05.08.2026
By uscbknpt
From Clinic to Lab
Having already earned a DPT degree, PhD graduate in biokinesiology Matt Heindel realized the more he learned, the less he felt he truly knew. This spring, Heindel joins the pantheon of clinician-scientists —professionals who can move seamlessly between clinical care and research — poised to make impactful contributions to the profession’s body of knowledge.
BY STEPHANIE CORRAL
MATT HEINDEL PhD ’26 CAME TO A HUMBLING REALIZATION while earning his doctor of physical therapy degree at the University of New England: The more he learned, the less he felt he knew.
“The depth of my questions kept expanding with the depth of my knowledge, and I couldn’t get enough of it,” Heindel says. “Even after 10- or 12-hour days at the hospital, I’d sometimes find myself more excited to get home to read a paper or two than to be back in the clinic the next morning.”
As he devoured research on central nervous system dysfunction in musculoskeletal conditions, Heindel realized he lacked the neuroscientific training to fully understand the work he was consuming. That gap pushed him toward becoming a clinician-scientist — a highly trained professional who is able to move seamlessly between the worlds of patient care and research.
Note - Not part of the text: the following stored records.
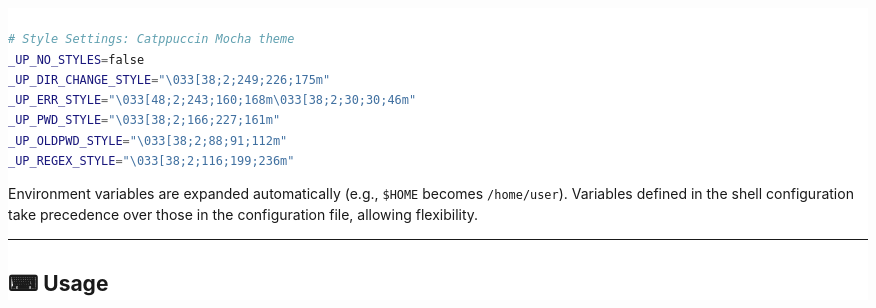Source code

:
 ```sh

# Style Settings: Catppuccin Mocha theme
_UP_NO_STYLES=false
_UP_DIR_CHANGE_STYLE="\033[38;2;249;226;175m"
_UP_ERR_STYLE="\033[48;2;243;160;168m\033[38;2;30;30;46m"
_UP_PWD_STYLE="\033[38;2;166;227;161m"
_UP_OLDPWD_STYLE="\033[38;2;88;91;112m"
_UP_REGEX_STYLE="\033[38;2;116;199;236m"
```

Environment variables are expanded automatically (e.g., `$HOME` becomes `/home/user`). Variables defined in the shell configuration take precedence over those in the configuration file, allowing flexibility.

---

## ⌨ Usage
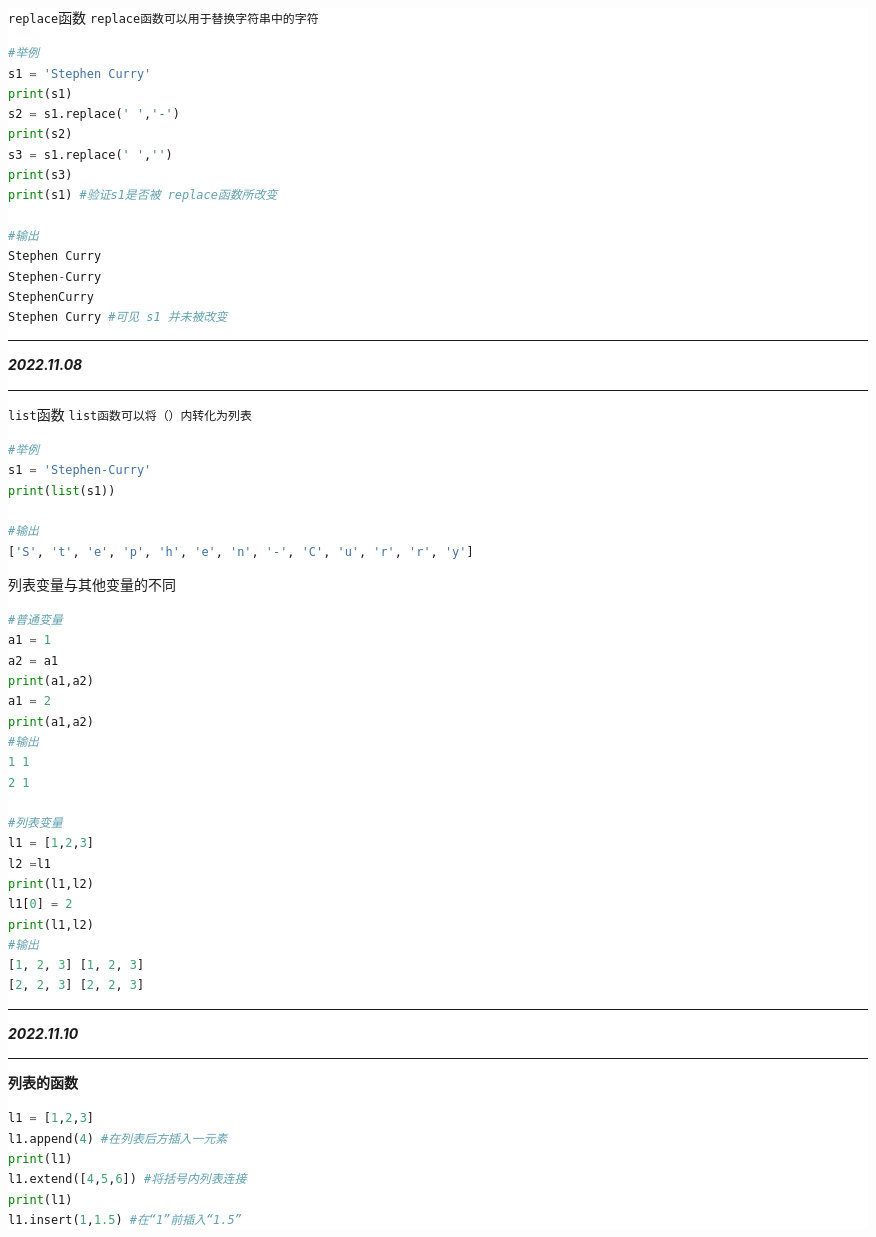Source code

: `replace`函数
`replace函数可以用于替换字符串中的字符`
```python
#举例
s1 = 'Stephen Curry'
print(s1)
s2 = s1.replace(' ','-')
print(s2)
s3 = s1.replace(' ','')
print(s3)
print(s1) #验证s1是否被 replace函数所改变

#输出
Stephen Curry
Stephen-Curry
StephenCurry
Stephen Curry #可见 s1 并未被改变
```
***
***2022.11.08***
***
`list`函数
`list函数可以将（）内转化为列表`
```python
#举例
s1 = 'Stephen-Curry'
print(list(s1))

#输出
['S', 't', 'e', 'p', 'h', 'e', 'n', '-', 'C', 'u', 'r', 'r', 'y']
```
列表变量与其他变量的不同<br>
```python
#普通变量
a1 = 1
a2 = a1
print(a1,a2)
a1 = 2
print(a1,a2)
#输出
1 1
2 1

#列表变量
l1 = [1,2,3]
l2 =l1
print(l1,l2)
l1[0] = 2
print(l1,l2)
#输出
[1, 2, 3] [1, 2, 3]
[2, 2, 3] [2, 2, 3]
```
***
***2022.11.10***
***
**列表的函数**
```python
l1 = [1,2,3]
l1.append(4) #在列表后方插入一元素
print(l1)
l1.extend([4,5,6]) #将括号内列表连接
print(l1)
l1.insert(1,1.5) #在“1”前插入“1.5”
```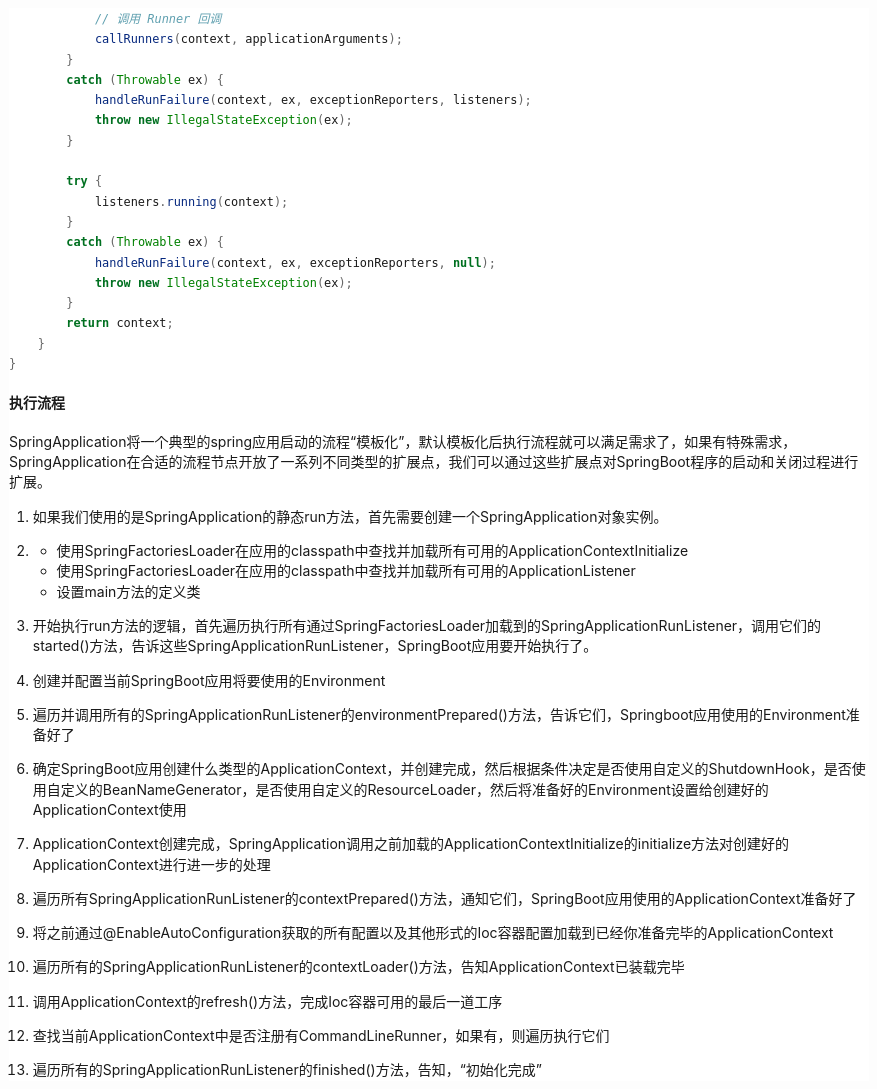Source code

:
 ```java
            // 调用 Runner 回调
			callRunners(context, applicationArguments);
		}
		catch (Throwable ex) {
			handleRunFailure(context, ex, exceptionReporters, listeners);
			throw new IllegalStateException(ex);
		}

		try {
			listeners.running(context);
		}
		catch (Throwable ex) {
			handleRunFailure(context, ex, exceptionReporters, null);
			throw new IllegalStateException(ex);
		}
		return context;
	}
}
```

#### 执行流程

SpringApplication将一个典型的spring应用启动的流程“模板化”，默认模板化后执行流程就可以满足需求了，如果有特殊需求，SpringApplication在合适的流程节点开放了一系列不同类型的扩展点，我们可以通过这些扩展点对SpringBoot程序的启动和关闭过程进行扩展。

1. 如果我们使用的是SpringApplication的静态run方法，首先需要创建一个SpringApplication对象实例。

2. - 使用SpringFactoriesLoader在应用的classpath中查找并加载所有可用的ApplicationContextInitialize
   - 使用SpringFactoriesLoader在应用的classpath中查找并加载所有可用的ApplicationListener
   - 设置main方法的定义类

3. 开始执行run方法的逻辑，首先遍历执行所有通过SpringFactoriesLoader加载到的SpringApplicationRunListener，调用它们的started()方法，告诉这些SpringApplicationRunListener，SpringBoot应用要开始执行了。

4. 创建并配置当前SpringBoot应用将要使用的Environment

5. 遍历并调用所有的SpringApplicationRunListener的environmentPrepared()方法，告诉它们，Springboot应用使用的Environment准备好了

6. 确定SpringBoot应用创建什么类型的ApplicationContext，并创建完成，然后根据条件决定是否使用自定义的ShutdownHook，是否使用自定义的BeanNameGenerator，是否使用自定义的ResourceLoader，然后将准备好的Environment设置给创建好的ApplicationContext使用

7. ApplicationContext创建完成，SpringApplication调用之前加载的ApplicationContextInitialize的initialize方法对创建好的ApplicationContext进行进一步的处理

8. 遍历所有SpringApplicationRunListener的contextPrepared()方法，通知它们，SpringBoot应用使用的ApplicationContext准备好了

9. 将之前通过@EnableAutoConfiguration获取的所有配置以及其他形式的Ioc容器配置加载到已经你准备完毕的ApplicationContext

10. 遍历所有的SpringApplicationRunListener的contextLoader()方法，告知ApplicationContext已装载完毕

11. 调用ApplicationContext的refresh()方法，完成Ioc容器可用的最后一道工序

12. 查找当前ApplicationContext中是否注册有CommandLineRunner，如果有，则遍历执行它们

13. 遍历所有的SpringApplicationRunListener的finished()方法，告知，“初始化完成”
The Seattle-native applied to USC’s PhD program in biokinesiology after discovering that faculty members Lori Michener and Jason Kutch were leading a grant using functional magnetic resonance imaging (fMRI) to study pain and motor systems in chronic rotator cuff tendinopathy.
“Getting to sit between these two experts trying to solve the same problem, and watch them approach it from different angles, is an education I don’t think I could have pieced together anywhere else,” Heindel explains.
Clinician-Scientists: Uniquely Positioned To Make Meaningful Change
His interest in chronic pain is personal. A baseball injury in high school led him to physical therapy and eventually to an undergraduate degree in applied human biology from Seattle Pacific University.
Today, his goal as a clinician-scientist is to uncover the biology that drives the shift from injury to chronic pain and to develop interventions that can stop that transition before it begins.
Heindel sees clinician-scientists as uniquely positioned to make meaningful change.
“They let patients shape the questions they ask in research, and they let their experiments change how they approach the next patient,” he said. “It’s a loop, and the tighter you can keep it, the better.”
Because they understand clinical workflows, he added, they also know what kinds of solutions are adoptable in real practice.
Heindel says USC’s PhD program in biokinesiology excels at preparing students to think critically and encourages DPT students to consider applying.
“You’ll get a ton of experience writing about your work, presenting it and being exposed to lots of different personalities and approaches to succeeding as a scientist,” Heindel says. “But the thing you’ll leave with is confidence that you can actually solve the problems you care about because the program teaches you how to think, not just what to think.”
During his five years at USC, Heindel learned brain fMRI, musculoskeletal ultrasound, electromyography, motion capture, statistical machine learning and multiple coding languages — skills he now uses as a postdoctoral associate in anesthesiology at Duke University.
“I can walk into a new environment and contribute quickly because I’ve been thrown into enough unfamiliar situations that the initial discomfort doesn’t slow me down anymore,” he says.
Looking ahead, Heindel hopes to run a lab focused on the neuroimmune mechanisms of musculoskeletal pain while training the next generation of clinician-scientists.
“Research is the engine right now, but clinical practice will always be the motivation,” Heindel says.